Tu devais savoir le faire quand il y avait un mérite à le faire, car cela
exigeait de la volonté. Je t'aurais amené Jésus. Tu l'aurais eu tout entier
pour toi et sans risquer de prendre du mal."
"Je ne savais pas qu'il faisait si froid."
"Mais je le savais moi. Je suis affligée de te voir désobéissant."
"Non, Maman. Cela me donne plus de peine de te voir ainsi... Si cela
n'avait pas été pour Jésus, je ne me serais pas levé, même si tu m'avais
oublié au lit sans manger, Maman belle, Maman !... Donne-moi un baiser,
Maman. Tu sais que je suis un pauvre enfant !..."
Marie le prend dans ses bras et l'embrasse, arrêtant ainsi les larmes sur le
petit visage et y ramenant le sourire avec la promesse : "Je ne te
désobéirai plus jamais, jamais, jamais plus !"
Jésus pendant ce temps parle avec les deux disciples. Il s'informe de leurs
progrès en Sagesse et, comme ils disent que tout s'éclaire en eux avec la
parole de Marie, il dit : "Je le sais. La Sagesse surnaturellement
lumineuse de Dieu devient une lumière intelligible même pour ceux qui ont le
cœur le plus dur, quand elle est dite par elle. Mais vous n'avez pas le cœur
dur et, à cause de cela, vous bénéficiez complètement de son
enseignement."
"Maintenant, tu es ici, Fils. La maîtresse redevient écolière."

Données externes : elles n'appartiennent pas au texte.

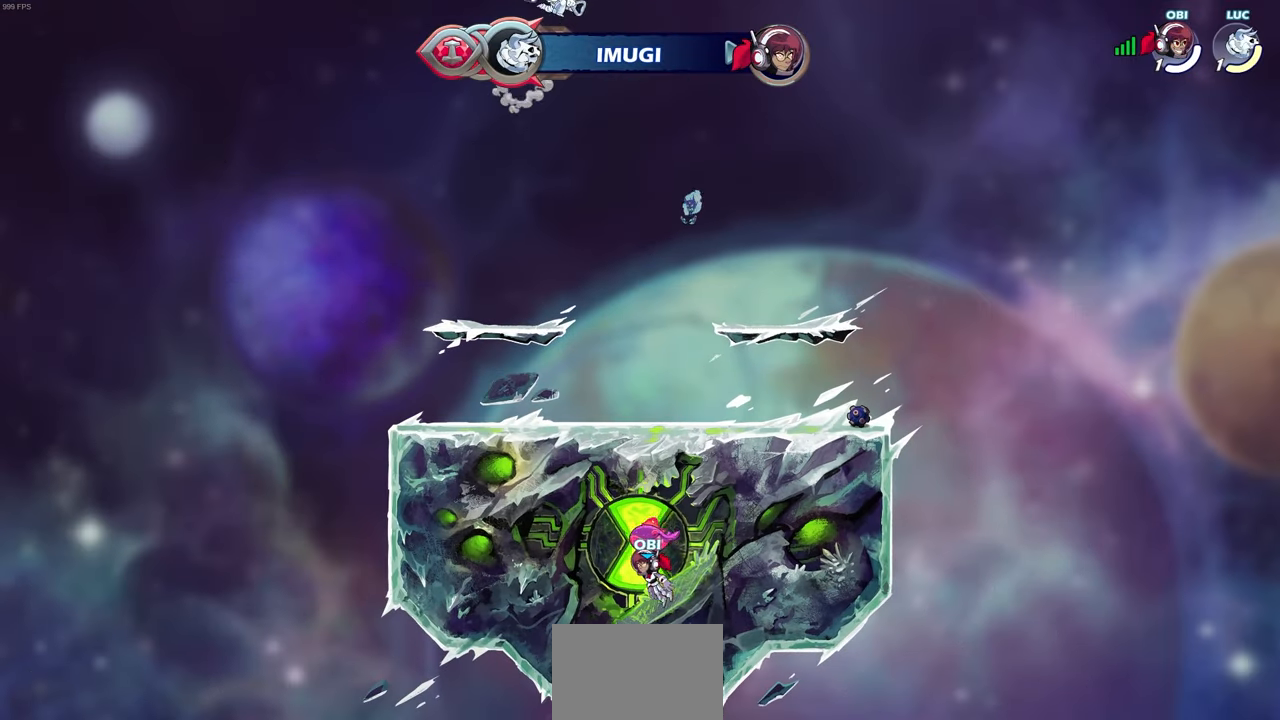
{"buttons": ["R1"], "left_stick": "up", "right_stick": "center", "events": [[150, "CROSS", "down"], [150, "left_stick", "center"], [250, "CROSS", "up"], [300, "left_stick", "up-left"], [450, "R1", "down"], [450, "left_stick", "up"]]}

"Oh ! non ! Tu continues à être maîtresse. Je t'écouterai
comme eux. Je suis seulement "le Fils" en ces jours. Rien de plus.
Tu seras la Mère et la Maîtresse des chrétiens. Tu l'es dès maintenant: Moi,
ton premier-né et ton premier élève, ceux-ci et avec eux Simon, quand il
viendra, les autres... Vois-tu, Mère ? Le monde est ici. Le monde de demain dans le
petit israélite pur qui ne s'apercevra même pas qu'il deviendra le
"chrétien"; le monde, le vieux monde d'Israël dans le Zélote;
l'humanité dans Jean, les gentils dans Sintica. Et ils viennent tous à toi,
sainte Nourricière qui donne le lait de la Sagesse et la Vie au monde et aux
siècles. Combien de bouches ont désiré s'attacher à ton sein ! Et
combien le feront dans l'avenir !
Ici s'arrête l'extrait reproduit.